▸ **To-do item**: Reproduce the text of all the entries below line for line, without changing any wording, and leave the pictures out.

▸ **Data section**:

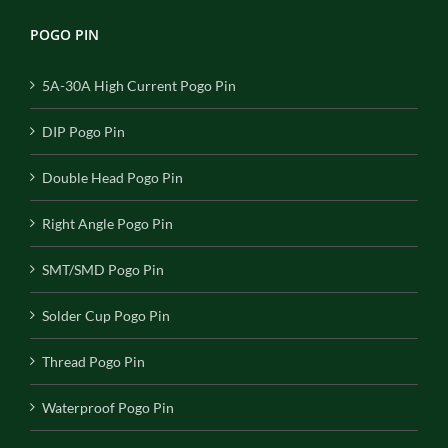
POGO PIN
5A-30A High Current Pogo Pin
DIP Pogo Pin
Double Head Pogo Pin
Right Angle Pogo Pin
SMT/SMD Pogo Pin
Solder Cup Pogo Pin
Thread Pogo Pin
Waterproof Pogo Pin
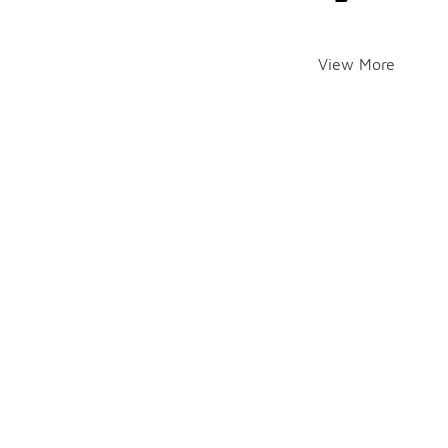
View More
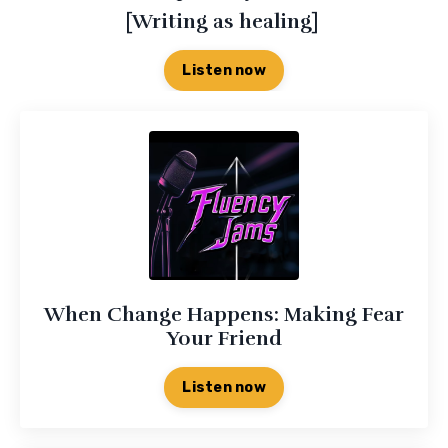
[Writing as healing]
Listen now
When Change Happens: Making Fear
Your Friend
Listen now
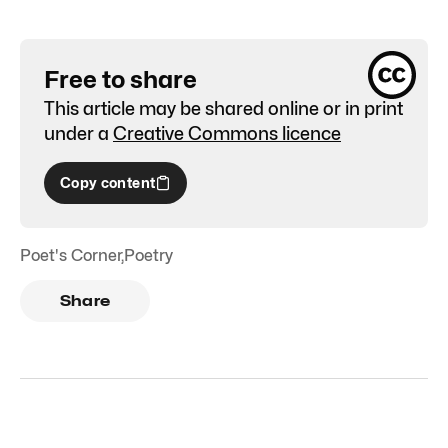
Free to share
This article may be shared online or in print
under a
Creative Commons licence
Copy content
Poet's Corner
,
Poetry
Share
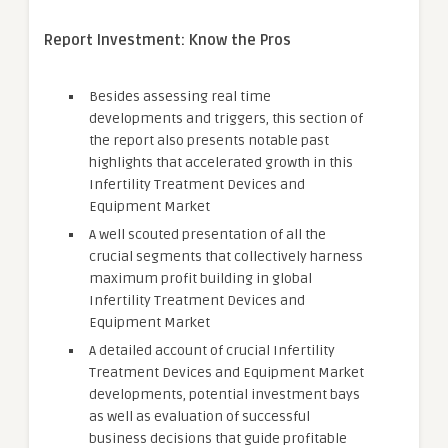
Report Investment: Know the Pros
Besides assessing real time
developments and triggers, this section of
the report also presents notable past
highlights that accelerated growth in this
Infertility Treatment Devices and
Equipment Market
A well scouted presentation of all the
crucial segments that collectively harness
maximum profit building in global
Infertility Treatment Devices and
Equipment Market
A detailed account of crucial Infertility
Treatment Devices and Equipment Market
developments, potential investment bays
as well as evaluation of successful
business decisions that guide profitable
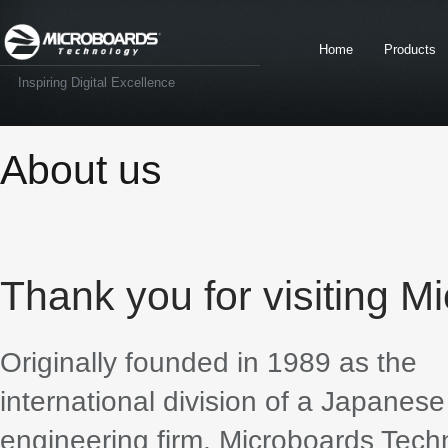
Home
Products
Inspiring Digital Excellence
About us
Thank you for visiting M
Originally founded in 1989 as the
international division of a Japanes
engineering firm, Microboards Tech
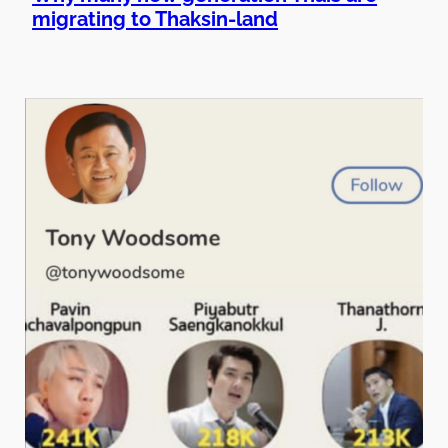
migrating to Thaksin-land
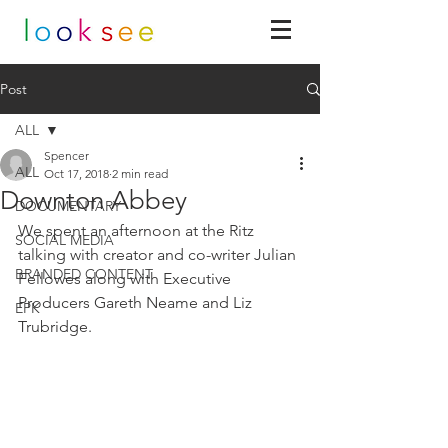
Post
ALL
Spencer
ALL
Oct 17, 2018
2 min read
Downton Abbey
DOCUMENTARY
We spent an afternoon at the Ritz 
SOCIAL MEDIA
talking with creator and co-writer Julian 
BRANDED CONTENT
Fellowes along with Executive 
Producers Gareth Neame and Liz 
EPK
Trubridge. 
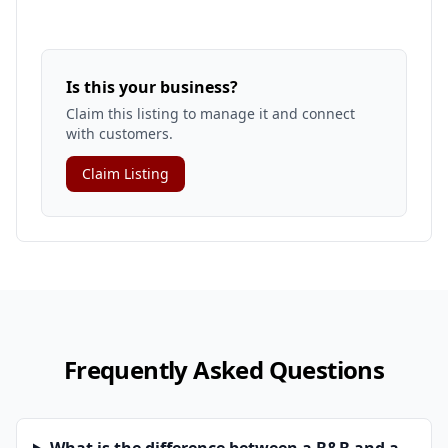
Is this your business?
Claim this listing to manage it and connect
with customers.
Claim Listing
Frequently Asked Questions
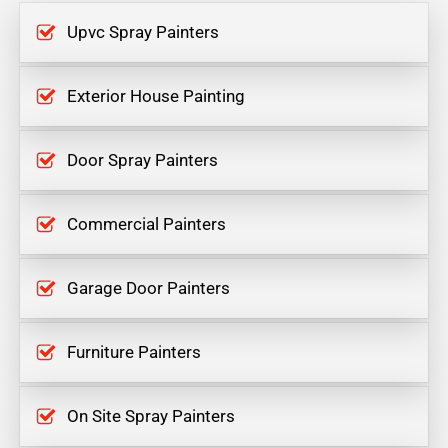
Upvc Spray Painters
Exterior House Painting
Door Spray Painters
Commercial Painters
Garage Door Painters
Furniture Painters
On Site Spray Painters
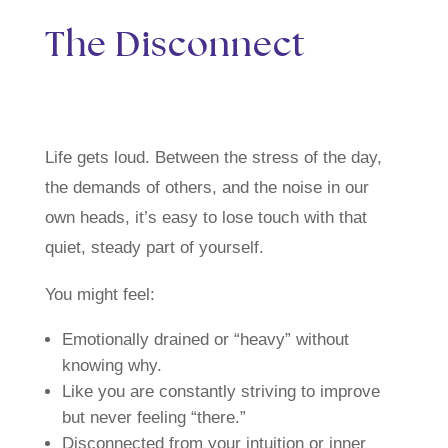
The Disconnect
Life gets loud. Between the stress of the day,
the demands of others, and the noise in our
own heads, it’s easy to lose touch with that
quiet, steady part of yourself.
You might feel:
Emotionally drained or “heavy” without
knowing why.
Like you are constantly striving to improve
but never feeling “there.”
Disconnected from your intuition or inner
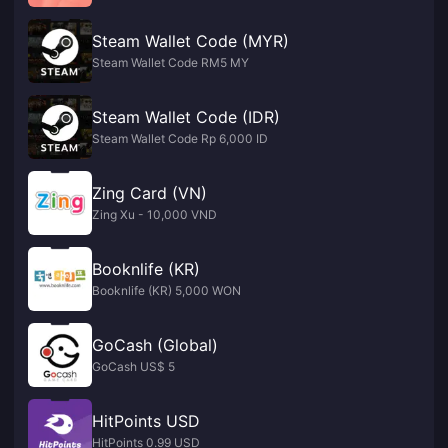
Steam Wallet Code (MYR)
Steam Wallet Code RM5 MY
Steam Wallet Code (IDR)
Steam Wallet Code Rp 6,000 ID
Zing Card (VN)
Zing Xu - 10,000 VND
Booknlife (KR)
Booknlife (KR) 5,000 WON
GoCash (Global)
GoCash US$ 5
HitPoints USD
HitPoints 0.99 USD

▸ **Response to the task**:
POGO PIN
5A-30A High Current Pogo Pin
DIP Pogo Pin
Double Head Pogo Pin
Right Angle Pogo Pin
SMT/SMD Pogo Pin
Solder Cup Pogo Pin
Thread Pogo Pin
Waterproof Pogo Pin
View More
[Writing as healing]
Listen now
When Change Happens: Making Fear
Your Friend
Listen now
Free to share
This article may be shared online or in print
under a
Creative Commons licence
Copy content
Poet's Corner
,
Poetry
Share
Report Investment: Know the Pros
Besides assessing real time
developments and triggers, this section of
the report also presents notable past
highlights that accelerated growth in this
Infertility Treatment Devices and
Equipment Market
A well scouted presentation of all the
crucial segments that collectively harness
maximum profit building in global
Infertility Treatment Devices and
Equipment Market
A detailed account of crucial Infertility
Treatment Devices and Equipment Market
developments, potential investment bays
as well as evaluation of successful
business decisions that guide profitable
Home
Products
Inspiring Digital Excellence
About us
Thank you for visiting M
Originally founded in 1989 as the
international division of a Japanes
engineering firm, Microboards Tech
migrating to Thaksin-land
Post
ALL
Spencer
ALL
Oct 17, 2018
2 min read
Downton Abbey
DOCUMENTARY
We spent an afternoon at the Ritz 
SOCIAL MEDIA
talking with creator and co-writer Julian 
BRANDED CONTENT
Fellowes along with Executive 
Producers Gareth Neame and Liz 
EPK
Trubridge. 
Is this your business?
Claim this listing to manage it and connect
with customers.
Claim Listing
Frequently Asked Questions
Upvc Spray Painters
Exterior House Painting
Door Spray Painters
Commercial Painters
Garage Door Painters
Furniture Painters
On Site Spray Painters
The Disconnect
Life gets loud. Between the stress of the day,
the demands of others, and the noise in our
own heads, it’s easy to lose touch with that
quiet, steady part of yourself.
You might feel:
Emotionally drained or “heavy” without
knowing why.
Like you are constantly striving to improve
but never feeling “there.”
Disconnected from your intuition or inner
Steam Wallet Code (MYR)
Steam Wallet Code RM5 MY
Steam Wallet Code (IDR)
Steam Wallet Code Rp 6,000 ID
Zing Card (VN)
Zing Xu - 10,000 VND
Booknlife (KR)
Booknlife (KR) 5,000 WON
GoCash (Global)
GoCash US$ 5
HitPoints USD
HitPoints 0.99 USD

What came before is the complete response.